EXTRACT:
+ + +

Frankly, I find it strange to have a <title> tag that is no such thing.
In other words, the <title> cannot be found in the <title>, it must be
found in <nonSort> (if such exists) and <title>. How intuitive is that?
But if that is the collective wisdom of the group, I can live with it.
Meanwhile, to use a local example, this is a sample from one of our
MODS records for our online books (see
<http://texts.cdlib.org/escholarship/>:
<titleInfo>
<nonSort>A </nonSort>
<title>shield in space? [electronic resource] :</title>
<subTitle>
technology, politics, and the strategic defense initiative : how the
Reagan Administration set out to make nuclear weapons "impotent and
obsolete" and succumbed to the fallacy of the last move
</subTitle>
</titleInfo>
It is utterly unusable for any public display (e.g., what is
"[electronic resource]" doing in the <title> tag?!). Thank god we have
another metadata record from an internal UC Press database, from which
we can extract information we can actually put in front of a user. I
would like to see MODS actually become something usable beyond
perpetuating the many mistakes of MARC/AACR2, which I believe is the
rightful role of MARCXML.
Roy
On Jan 23, 2004, at 8:13 AM, Brian Tingle wrote:
>>
>>>>>> [log in to unmask] 2004-01-23 10:20:12 >>>
>>> You should be able to define them as xs:string, in which case white
>>> space is retained. Well, in theory, anyway.

+ + +

TASK PROMPT:
Please answer these questions about the email:
(a) According to the writer, where must the title be found instead of only in the <title> tag?
(b) From what source does the writer say they can extract information fit to put in front of a user?
(c) Who wrote the message quoted at the end, and on what date?
The material that comes next is separate from the email.

Data entries

+ + +

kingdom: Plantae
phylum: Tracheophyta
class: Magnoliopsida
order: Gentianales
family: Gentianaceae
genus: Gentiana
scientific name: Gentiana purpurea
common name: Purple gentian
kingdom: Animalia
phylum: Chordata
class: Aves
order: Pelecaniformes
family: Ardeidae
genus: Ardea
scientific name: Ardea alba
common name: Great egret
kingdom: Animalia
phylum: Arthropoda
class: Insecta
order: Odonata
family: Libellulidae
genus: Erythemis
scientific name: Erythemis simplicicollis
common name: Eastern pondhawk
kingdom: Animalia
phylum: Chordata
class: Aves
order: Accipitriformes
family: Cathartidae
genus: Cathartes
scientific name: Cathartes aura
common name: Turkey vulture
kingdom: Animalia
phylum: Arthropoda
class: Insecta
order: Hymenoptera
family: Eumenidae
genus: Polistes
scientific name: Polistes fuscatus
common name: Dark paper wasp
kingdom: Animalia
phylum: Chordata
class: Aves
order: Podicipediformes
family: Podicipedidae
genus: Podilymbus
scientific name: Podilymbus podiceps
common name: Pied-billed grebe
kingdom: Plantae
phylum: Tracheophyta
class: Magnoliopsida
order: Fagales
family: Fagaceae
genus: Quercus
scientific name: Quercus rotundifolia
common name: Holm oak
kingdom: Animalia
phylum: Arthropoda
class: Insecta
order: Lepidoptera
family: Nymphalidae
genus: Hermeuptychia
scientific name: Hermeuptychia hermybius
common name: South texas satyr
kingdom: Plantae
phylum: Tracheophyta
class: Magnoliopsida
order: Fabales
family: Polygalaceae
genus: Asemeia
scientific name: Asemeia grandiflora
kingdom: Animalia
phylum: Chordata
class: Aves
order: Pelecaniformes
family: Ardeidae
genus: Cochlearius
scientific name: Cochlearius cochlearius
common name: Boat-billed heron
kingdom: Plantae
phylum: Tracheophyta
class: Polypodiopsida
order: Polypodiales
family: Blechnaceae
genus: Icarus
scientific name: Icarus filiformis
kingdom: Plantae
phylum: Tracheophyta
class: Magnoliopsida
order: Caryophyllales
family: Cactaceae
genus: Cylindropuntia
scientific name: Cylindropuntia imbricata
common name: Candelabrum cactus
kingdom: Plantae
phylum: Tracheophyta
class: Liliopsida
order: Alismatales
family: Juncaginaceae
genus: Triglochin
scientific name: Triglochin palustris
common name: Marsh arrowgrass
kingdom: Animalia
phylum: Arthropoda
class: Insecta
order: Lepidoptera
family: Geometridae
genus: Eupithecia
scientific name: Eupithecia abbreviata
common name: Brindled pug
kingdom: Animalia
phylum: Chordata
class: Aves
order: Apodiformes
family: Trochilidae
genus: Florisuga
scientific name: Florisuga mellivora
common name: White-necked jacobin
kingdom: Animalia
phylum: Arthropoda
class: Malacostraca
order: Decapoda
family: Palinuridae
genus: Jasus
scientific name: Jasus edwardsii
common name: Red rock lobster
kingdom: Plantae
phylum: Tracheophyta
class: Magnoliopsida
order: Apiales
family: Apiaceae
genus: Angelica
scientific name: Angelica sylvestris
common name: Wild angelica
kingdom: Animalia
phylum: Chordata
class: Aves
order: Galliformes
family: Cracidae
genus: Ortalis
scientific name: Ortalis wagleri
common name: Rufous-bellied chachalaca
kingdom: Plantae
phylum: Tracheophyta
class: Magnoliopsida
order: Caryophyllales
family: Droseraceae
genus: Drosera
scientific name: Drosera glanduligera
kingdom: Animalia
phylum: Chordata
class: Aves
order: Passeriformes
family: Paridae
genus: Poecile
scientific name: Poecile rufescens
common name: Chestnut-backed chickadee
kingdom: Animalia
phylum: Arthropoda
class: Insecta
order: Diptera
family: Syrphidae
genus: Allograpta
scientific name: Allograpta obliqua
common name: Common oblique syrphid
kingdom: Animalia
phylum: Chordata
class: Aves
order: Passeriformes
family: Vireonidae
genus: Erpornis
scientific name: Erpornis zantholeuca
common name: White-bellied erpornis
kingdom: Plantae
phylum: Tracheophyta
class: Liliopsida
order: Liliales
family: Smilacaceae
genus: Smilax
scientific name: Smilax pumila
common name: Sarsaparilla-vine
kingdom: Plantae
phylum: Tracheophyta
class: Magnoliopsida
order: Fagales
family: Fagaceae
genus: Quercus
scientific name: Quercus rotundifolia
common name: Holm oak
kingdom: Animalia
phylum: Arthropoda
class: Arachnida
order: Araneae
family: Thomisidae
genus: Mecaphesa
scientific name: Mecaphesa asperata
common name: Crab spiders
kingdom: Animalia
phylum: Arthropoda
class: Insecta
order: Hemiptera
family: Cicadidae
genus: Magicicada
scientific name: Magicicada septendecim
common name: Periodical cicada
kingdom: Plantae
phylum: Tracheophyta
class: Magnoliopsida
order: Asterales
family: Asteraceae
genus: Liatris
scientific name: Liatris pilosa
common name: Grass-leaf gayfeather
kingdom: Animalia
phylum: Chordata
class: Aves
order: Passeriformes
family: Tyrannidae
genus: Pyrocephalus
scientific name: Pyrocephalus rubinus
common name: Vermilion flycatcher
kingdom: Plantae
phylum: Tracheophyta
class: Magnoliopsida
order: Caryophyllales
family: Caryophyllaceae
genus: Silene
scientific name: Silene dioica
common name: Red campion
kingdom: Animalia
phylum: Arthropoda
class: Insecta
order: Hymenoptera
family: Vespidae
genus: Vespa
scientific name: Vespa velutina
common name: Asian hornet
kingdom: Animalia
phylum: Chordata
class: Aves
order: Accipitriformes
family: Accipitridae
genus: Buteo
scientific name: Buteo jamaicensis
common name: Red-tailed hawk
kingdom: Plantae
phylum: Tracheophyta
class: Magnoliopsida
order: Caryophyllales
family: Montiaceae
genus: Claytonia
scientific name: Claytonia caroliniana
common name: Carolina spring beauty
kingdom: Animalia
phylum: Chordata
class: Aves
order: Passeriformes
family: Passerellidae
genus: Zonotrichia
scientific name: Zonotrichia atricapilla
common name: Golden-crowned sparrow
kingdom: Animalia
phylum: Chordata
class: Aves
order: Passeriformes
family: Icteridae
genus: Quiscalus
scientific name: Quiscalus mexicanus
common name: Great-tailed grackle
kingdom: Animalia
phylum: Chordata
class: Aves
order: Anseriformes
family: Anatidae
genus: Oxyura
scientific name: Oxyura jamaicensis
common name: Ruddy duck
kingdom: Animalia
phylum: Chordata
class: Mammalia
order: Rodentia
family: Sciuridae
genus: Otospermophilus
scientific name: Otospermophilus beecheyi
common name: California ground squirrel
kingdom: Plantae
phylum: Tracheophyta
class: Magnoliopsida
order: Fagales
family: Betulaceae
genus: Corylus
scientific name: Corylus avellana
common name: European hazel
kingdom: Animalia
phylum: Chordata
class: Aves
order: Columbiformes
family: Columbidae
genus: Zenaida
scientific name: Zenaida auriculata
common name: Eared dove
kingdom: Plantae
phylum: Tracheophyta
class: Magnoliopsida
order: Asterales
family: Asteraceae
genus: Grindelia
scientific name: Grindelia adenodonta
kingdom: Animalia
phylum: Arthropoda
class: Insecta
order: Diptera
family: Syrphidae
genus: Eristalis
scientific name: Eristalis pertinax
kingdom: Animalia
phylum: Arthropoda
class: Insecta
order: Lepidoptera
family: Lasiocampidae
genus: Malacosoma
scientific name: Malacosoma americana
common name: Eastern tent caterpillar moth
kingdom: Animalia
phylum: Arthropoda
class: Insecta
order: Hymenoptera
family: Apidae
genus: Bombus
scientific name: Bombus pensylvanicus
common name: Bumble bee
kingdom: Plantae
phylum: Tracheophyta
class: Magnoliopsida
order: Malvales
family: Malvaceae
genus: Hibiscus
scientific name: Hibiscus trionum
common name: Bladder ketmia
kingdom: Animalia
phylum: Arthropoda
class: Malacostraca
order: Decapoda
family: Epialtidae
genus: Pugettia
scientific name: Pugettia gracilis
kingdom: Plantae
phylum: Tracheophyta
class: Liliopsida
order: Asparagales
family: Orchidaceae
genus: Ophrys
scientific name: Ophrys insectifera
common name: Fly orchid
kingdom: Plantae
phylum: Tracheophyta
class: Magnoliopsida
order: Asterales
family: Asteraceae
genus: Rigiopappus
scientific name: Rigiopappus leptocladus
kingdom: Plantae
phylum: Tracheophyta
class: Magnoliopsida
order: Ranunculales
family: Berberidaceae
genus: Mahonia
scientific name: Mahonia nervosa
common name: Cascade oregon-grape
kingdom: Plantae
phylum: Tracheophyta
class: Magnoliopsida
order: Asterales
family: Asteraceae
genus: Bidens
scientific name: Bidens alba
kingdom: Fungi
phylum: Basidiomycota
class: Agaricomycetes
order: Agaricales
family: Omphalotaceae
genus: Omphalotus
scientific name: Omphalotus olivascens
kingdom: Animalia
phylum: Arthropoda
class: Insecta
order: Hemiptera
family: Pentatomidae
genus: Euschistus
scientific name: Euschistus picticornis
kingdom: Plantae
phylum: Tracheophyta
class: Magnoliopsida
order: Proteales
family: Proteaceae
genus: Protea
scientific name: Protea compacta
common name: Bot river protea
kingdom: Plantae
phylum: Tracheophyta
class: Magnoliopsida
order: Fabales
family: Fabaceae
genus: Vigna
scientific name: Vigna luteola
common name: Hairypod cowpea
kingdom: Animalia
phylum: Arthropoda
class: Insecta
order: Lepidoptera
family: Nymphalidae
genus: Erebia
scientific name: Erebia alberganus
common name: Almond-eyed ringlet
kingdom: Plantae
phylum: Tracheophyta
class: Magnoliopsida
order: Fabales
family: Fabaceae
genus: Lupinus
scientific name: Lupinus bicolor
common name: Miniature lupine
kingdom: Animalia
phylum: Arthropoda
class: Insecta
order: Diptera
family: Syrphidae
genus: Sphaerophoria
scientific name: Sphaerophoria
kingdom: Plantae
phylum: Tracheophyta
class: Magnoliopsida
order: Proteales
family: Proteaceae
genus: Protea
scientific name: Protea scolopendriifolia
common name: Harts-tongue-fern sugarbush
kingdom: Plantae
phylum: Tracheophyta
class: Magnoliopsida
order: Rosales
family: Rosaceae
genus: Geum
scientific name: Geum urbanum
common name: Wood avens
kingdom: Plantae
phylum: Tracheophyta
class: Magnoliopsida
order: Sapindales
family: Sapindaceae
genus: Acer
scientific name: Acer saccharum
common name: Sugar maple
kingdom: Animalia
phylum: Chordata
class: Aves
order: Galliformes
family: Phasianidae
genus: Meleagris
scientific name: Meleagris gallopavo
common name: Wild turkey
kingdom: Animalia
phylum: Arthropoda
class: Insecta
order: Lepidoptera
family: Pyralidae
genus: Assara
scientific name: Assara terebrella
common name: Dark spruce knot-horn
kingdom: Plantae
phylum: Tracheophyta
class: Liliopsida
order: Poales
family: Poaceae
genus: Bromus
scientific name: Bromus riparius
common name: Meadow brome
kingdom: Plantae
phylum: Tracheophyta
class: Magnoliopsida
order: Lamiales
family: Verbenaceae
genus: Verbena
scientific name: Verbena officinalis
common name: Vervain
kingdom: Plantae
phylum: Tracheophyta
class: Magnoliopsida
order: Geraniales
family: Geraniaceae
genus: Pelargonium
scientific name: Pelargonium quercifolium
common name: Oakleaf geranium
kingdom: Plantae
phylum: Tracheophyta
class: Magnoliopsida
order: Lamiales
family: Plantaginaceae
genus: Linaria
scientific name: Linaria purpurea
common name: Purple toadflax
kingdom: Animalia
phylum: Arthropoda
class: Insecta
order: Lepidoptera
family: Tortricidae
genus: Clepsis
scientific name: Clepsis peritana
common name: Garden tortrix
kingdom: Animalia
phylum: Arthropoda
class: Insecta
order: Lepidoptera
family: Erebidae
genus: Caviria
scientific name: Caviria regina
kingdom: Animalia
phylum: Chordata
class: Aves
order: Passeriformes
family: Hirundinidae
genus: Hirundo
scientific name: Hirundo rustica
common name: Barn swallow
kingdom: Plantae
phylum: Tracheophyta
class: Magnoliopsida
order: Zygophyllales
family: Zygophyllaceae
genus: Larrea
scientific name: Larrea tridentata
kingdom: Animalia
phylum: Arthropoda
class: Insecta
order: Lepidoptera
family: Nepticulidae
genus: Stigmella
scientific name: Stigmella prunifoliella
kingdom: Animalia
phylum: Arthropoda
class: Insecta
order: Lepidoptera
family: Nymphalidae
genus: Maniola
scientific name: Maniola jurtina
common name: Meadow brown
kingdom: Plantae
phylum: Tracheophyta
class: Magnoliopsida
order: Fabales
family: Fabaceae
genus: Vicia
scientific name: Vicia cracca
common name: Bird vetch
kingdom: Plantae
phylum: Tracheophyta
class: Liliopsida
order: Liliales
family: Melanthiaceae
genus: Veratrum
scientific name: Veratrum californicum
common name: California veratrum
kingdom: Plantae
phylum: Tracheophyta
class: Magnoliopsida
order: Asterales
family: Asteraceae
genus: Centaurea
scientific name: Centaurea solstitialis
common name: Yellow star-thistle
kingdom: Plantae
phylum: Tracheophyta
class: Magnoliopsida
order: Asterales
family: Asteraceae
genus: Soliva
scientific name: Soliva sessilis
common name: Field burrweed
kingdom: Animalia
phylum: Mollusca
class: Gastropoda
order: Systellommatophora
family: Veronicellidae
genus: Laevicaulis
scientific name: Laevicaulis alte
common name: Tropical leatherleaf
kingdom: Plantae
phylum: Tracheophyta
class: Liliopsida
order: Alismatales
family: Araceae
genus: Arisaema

+ + +

YOUR SOLUTION:
(a) In <nonSort> (if such exists) and <title>.
(b) Another metadata record from an internal UC Press database.
(c) Brian Tingle, on Jan 23, 2004.